The benefit of getting this specific copy of the movie is the handy pamphlet of info that comes with it, written by Jason Paul Collum, author of Attack of the Killer B’s; Interviews with 20 Cult Film Actresses. The script for this movie was originally written by Rita Mae Brown as “Don’t Open the Door.” She meant for it to make fun of slashers. Rita Mae Brown usually gets credit for the script, which really bugs me since the director, Amy Jones, actually did extensive rewrites. I think Jones just deserves more credit for the success of the film’s script. Anyway, Jones was working for Roger Corman at the time and wanted a chance to direct. She made a short film showing Russ Thorn’s escape which impressed Corman so much that he gave her the script, “Sleepless Night,” which was given the more salacious title “Slumber Party Massacre.”
Some people have called Roger Corman a feminist because of his willingness to hire and nurture women in the film-making business. I wouldn’t necessarily go that far. I think in the end he wanted to make money. But I also think he was willing to give scripts to the best candidate and if the candidate was a woman then so be it. Even now, the attitude seems to be “A DAME directing a horror movie?” despite the success of the Soska Sisters and other prominent female directors. So I can at least give Corman credit for hiring Amy Jones and Barbara Peters when other people wouldn’t.
Much of the movie’s early promotion focused on how it was made by women and was a feminist slasher. So is it? My only real point of contention is that just because someone has the same plumbing doesn’t mean they’re a feminist. Michelle Bachman and Sarah Palin could hardly be considered feminist, even though they benefit from the work of past feminists. Secondly, herding feminists is like herding cats. Some have said that I’m not a feminist because of my love of horror. I call bullshit on that. If you consider film art and art as a mirror to reflect what’s happening in society, then some horror films are just reflecting on what they see. It’s really rare that you see a movie that says, “Hey, wouldn’t it be great to chainsaw some women in half? Just BECAUSE.” There’s usually an underlying message. Besides, this movie actually passes the Bechdel Test which is way more than you can say about a lot of supposedly empowering movies.

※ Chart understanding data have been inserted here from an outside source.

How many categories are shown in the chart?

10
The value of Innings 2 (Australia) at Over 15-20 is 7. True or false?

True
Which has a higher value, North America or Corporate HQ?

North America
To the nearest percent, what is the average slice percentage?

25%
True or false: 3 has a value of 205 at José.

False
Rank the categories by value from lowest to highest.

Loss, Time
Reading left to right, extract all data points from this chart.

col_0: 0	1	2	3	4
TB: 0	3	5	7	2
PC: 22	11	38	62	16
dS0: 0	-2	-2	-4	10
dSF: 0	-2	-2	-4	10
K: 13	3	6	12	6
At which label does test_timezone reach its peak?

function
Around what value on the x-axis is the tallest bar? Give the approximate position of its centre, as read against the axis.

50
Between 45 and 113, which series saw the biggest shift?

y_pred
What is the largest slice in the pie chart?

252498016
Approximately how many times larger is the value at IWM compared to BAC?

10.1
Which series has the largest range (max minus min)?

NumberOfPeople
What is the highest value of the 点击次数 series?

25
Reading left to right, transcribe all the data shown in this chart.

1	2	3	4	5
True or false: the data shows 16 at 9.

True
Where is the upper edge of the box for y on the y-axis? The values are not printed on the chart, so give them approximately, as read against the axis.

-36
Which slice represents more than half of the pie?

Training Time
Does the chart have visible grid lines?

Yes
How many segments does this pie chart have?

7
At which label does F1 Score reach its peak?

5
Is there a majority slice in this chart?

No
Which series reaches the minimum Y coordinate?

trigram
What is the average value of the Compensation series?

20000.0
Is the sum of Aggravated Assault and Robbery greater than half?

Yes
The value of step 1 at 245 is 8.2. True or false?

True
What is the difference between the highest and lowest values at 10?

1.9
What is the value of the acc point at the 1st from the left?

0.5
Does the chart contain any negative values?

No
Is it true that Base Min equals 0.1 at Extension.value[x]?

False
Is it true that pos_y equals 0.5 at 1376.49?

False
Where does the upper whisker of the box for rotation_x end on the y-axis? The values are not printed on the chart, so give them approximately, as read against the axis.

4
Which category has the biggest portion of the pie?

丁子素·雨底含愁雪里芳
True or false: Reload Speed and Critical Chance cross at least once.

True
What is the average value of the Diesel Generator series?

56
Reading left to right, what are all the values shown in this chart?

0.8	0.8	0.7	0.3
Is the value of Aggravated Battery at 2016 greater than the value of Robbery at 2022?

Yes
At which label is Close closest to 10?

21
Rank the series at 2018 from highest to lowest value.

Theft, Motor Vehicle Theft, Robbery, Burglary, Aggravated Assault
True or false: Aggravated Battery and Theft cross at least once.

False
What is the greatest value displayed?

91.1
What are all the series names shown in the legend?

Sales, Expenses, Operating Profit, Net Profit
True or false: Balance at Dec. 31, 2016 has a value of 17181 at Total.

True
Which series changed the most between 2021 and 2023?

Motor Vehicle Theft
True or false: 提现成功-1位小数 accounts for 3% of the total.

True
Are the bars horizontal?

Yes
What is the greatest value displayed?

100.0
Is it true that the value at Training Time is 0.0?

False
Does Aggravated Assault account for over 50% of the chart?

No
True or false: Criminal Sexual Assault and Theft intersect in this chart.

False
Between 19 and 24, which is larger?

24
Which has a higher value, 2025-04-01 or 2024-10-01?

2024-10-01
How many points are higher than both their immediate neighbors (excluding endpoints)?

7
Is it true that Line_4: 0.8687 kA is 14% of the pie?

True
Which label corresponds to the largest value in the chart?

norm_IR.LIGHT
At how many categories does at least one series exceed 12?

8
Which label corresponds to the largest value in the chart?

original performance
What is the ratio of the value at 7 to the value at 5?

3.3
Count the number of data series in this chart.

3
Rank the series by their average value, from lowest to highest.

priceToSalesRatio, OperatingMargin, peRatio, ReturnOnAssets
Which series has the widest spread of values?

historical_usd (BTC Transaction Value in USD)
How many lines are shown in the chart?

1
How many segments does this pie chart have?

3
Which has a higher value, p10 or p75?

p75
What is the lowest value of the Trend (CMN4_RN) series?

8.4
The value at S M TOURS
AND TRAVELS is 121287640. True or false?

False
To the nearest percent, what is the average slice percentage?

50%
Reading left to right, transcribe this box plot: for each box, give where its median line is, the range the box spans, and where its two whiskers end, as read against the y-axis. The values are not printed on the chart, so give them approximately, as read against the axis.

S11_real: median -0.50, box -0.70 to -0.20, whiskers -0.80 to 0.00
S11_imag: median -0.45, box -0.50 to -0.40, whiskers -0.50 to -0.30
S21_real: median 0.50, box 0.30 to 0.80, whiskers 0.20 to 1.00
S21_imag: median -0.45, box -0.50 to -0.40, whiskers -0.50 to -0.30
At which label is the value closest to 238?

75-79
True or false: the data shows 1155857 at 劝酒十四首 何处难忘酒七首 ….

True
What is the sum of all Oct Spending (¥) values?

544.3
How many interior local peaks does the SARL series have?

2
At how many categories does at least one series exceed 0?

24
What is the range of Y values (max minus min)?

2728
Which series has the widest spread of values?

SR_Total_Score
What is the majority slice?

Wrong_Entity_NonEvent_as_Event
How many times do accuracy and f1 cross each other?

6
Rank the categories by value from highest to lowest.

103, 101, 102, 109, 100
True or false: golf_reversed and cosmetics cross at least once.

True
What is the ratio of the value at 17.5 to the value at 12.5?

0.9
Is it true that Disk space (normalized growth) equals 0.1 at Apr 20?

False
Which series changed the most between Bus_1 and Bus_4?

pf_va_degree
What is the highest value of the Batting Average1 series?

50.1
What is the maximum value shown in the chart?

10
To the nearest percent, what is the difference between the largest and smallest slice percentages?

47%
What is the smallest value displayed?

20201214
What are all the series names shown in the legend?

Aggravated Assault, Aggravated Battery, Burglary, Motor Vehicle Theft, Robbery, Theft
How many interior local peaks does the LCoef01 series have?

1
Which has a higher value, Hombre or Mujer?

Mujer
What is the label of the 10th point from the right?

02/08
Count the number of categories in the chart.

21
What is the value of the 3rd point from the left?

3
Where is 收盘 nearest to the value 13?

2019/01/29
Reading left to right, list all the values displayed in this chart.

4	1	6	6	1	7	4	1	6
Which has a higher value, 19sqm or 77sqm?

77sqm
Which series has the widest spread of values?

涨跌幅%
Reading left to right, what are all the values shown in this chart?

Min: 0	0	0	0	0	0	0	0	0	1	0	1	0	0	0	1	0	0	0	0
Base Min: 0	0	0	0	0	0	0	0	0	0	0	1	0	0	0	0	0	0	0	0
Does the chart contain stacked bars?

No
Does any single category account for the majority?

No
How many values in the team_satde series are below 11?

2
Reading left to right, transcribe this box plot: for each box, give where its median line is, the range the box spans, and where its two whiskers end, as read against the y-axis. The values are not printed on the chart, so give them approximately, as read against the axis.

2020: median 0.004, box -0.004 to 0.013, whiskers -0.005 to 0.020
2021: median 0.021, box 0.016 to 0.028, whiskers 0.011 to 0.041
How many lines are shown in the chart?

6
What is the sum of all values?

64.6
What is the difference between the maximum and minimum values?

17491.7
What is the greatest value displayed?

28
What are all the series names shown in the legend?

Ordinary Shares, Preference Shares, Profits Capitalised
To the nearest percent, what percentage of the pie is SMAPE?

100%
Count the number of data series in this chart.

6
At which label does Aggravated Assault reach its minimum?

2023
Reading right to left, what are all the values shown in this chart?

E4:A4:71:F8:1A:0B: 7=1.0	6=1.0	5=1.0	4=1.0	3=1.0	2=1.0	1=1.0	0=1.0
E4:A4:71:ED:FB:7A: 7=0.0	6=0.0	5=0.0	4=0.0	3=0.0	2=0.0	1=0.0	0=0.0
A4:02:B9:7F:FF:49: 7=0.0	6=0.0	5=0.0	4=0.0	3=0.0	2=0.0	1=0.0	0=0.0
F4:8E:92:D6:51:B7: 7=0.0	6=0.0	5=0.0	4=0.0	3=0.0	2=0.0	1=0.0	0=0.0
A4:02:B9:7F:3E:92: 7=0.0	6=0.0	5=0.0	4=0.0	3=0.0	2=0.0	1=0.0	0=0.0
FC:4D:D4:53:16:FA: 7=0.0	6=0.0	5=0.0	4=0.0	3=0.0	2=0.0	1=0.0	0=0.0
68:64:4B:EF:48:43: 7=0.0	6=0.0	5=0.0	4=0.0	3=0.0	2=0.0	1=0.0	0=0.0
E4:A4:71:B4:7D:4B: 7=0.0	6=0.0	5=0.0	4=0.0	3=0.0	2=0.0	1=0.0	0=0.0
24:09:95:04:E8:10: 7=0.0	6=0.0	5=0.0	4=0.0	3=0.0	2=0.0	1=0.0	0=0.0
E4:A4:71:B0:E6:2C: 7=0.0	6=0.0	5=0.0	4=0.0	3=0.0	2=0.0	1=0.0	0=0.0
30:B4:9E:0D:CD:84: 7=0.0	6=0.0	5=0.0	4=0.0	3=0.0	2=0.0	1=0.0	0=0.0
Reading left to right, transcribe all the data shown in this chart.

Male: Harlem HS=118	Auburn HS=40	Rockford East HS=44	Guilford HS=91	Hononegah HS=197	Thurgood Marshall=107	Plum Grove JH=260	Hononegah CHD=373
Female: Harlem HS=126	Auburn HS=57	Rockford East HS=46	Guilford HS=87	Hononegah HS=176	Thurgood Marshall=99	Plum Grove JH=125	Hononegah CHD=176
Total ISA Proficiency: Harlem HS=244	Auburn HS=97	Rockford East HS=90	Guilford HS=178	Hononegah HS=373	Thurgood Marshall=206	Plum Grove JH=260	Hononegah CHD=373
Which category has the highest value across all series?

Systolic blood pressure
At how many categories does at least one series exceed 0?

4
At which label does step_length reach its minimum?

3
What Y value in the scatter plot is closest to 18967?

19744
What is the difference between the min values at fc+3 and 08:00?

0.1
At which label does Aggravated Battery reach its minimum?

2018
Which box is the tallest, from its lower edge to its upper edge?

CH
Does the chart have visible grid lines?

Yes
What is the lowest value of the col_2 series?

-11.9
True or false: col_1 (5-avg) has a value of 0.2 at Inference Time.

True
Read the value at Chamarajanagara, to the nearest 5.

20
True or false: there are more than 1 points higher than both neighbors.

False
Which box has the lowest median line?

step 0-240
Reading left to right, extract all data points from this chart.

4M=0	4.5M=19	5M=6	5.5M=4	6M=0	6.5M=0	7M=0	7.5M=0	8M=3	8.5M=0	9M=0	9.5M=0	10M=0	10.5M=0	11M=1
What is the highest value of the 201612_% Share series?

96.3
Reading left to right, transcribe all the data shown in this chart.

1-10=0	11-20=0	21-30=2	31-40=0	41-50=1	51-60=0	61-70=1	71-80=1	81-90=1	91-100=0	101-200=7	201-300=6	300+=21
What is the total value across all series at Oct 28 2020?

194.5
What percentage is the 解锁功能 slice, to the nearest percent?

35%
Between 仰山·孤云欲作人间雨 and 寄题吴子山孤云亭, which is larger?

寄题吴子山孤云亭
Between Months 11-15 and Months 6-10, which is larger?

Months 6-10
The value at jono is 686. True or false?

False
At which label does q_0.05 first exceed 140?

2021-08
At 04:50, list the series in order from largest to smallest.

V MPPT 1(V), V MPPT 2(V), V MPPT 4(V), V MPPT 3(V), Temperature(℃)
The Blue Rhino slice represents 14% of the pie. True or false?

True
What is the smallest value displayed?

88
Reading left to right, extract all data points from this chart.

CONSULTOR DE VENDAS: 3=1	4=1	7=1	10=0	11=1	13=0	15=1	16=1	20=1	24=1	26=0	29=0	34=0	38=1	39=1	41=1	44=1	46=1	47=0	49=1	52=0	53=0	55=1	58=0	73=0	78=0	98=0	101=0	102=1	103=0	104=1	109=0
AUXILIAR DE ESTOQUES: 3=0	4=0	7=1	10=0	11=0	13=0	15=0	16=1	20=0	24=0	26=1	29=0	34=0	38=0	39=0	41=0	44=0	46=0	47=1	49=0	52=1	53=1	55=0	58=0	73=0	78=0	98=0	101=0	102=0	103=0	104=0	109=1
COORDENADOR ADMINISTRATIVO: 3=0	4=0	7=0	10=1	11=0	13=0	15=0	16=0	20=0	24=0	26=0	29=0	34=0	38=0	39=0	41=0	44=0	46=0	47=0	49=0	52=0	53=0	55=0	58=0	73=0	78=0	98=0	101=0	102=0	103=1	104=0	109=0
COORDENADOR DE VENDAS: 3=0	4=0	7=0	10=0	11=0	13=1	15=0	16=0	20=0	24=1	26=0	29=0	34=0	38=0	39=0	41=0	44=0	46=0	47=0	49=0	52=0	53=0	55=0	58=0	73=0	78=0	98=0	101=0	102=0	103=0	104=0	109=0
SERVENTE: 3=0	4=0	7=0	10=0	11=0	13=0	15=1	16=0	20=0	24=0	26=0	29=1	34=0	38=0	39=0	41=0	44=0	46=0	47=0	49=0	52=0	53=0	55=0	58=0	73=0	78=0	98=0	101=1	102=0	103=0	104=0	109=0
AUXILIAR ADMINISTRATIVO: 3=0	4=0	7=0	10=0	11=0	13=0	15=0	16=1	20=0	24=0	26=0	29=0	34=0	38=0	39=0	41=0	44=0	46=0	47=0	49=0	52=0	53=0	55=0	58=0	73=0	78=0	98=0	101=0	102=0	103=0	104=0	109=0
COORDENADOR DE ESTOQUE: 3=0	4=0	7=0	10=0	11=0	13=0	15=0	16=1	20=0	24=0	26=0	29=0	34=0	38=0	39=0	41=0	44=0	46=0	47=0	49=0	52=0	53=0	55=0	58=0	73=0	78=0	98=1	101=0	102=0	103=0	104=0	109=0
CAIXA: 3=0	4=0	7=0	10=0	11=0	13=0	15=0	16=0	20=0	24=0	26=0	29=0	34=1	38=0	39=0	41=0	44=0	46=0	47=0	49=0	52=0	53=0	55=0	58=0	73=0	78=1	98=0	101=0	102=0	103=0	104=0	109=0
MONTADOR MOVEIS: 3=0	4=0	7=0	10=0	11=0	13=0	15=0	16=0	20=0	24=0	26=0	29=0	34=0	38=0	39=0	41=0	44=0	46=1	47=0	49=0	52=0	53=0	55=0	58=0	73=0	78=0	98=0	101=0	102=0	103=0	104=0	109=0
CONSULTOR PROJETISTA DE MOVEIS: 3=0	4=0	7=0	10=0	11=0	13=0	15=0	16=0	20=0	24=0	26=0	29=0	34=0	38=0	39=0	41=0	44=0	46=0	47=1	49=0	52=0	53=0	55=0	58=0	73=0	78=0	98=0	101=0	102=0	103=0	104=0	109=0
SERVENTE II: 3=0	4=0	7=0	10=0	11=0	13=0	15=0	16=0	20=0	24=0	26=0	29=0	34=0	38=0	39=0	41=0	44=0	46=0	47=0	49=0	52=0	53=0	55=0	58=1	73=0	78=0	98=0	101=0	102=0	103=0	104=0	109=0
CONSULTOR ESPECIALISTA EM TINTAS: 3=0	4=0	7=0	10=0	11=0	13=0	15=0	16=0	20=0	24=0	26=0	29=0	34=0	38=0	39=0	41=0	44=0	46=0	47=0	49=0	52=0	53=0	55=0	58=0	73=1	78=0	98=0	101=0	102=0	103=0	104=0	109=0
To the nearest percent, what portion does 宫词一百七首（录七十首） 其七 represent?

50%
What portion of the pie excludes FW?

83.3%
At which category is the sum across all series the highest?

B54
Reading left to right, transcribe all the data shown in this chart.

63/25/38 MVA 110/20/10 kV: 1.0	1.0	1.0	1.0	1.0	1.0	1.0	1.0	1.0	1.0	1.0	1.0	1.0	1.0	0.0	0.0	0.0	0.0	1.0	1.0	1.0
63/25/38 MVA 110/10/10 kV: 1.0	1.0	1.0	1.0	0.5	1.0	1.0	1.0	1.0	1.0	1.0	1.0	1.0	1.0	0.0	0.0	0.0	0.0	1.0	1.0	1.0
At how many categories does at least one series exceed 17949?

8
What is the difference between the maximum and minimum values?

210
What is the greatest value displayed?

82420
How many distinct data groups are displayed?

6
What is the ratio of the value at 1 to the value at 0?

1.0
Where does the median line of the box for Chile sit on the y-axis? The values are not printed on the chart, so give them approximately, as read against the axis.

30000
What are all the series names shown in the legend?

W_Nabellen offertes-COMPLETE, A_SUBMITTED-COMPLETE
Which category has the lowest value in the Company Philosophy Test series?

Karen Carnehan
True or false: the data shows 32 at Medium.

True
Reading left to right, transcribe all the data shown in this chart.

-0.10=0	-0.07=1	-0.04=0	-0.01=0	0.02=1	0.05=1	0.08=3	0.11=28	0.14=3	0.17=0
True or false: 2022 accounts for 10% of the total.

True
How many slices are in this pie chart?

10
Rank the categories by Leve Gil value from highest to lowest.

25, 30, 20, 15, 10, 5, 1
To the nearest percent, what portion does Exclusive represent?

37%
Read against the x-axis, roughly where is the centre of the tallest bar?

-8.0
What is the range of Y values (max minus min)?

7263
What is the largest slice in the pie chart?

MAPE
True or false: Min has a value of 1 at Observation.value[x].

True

That being said, I think that Jones’ final script is smart and funny and that as a director sh \e manages to balance humor and horror. I liked the various fake-outs when the audience thinks that a character is going to be attacked but it’s really a friend or dog in the garbage. You can actually tell when Russ is going to kill someone because you’ll be able to see him in the shot. None of the kills are filmed from his point-of-view. The victim winds up feeling empathy for the victim and desires that they survive. It helps that the characters are realistically written.
The scary parts of the movie manage to be actually scary. I was tense when Linda was being stalked and I really wanted her to survive.
There are moments of nudity in the movie but it felt naturalistic as opposed to voyeuristic. It was similar to the opening scene of Carrie.
So Jones has made a movie that’s a slasher that makes fun of the slasher tropes that were established as far back as 1983, and it still manages to be actually scary. This is incredibly rare and it seems like this movie should be celebrated more than it is.